Exercise details:
Your task is to filter the data below down to the lines holding "operator".

Input material:
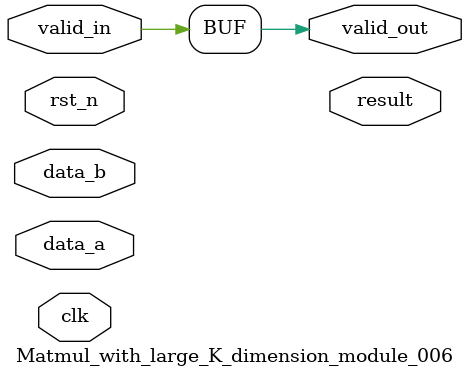
<source format=v>

module Matmul_with_large_K_dimension_module_006 (
    input clk,
    input rst_n,
    input valid_in,
    output valid_out,
    // Add specific ports based on operator type
    input [31:0] data_a,
    input [31:0] data_b,
    output [31:0] result
);

    // Module implementation would go here
    // This is a template - actual implementation depends on the operator
    
        // Generic operator implementation
    assign output_data = input_data; // Placeholder
    assign valid_out = valid_in;

endmodule

</source>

Exercise solution:
    // Add specific ports based on operator type
    // This is a template - actual implementation depends on the operator
        // Generic operator implementation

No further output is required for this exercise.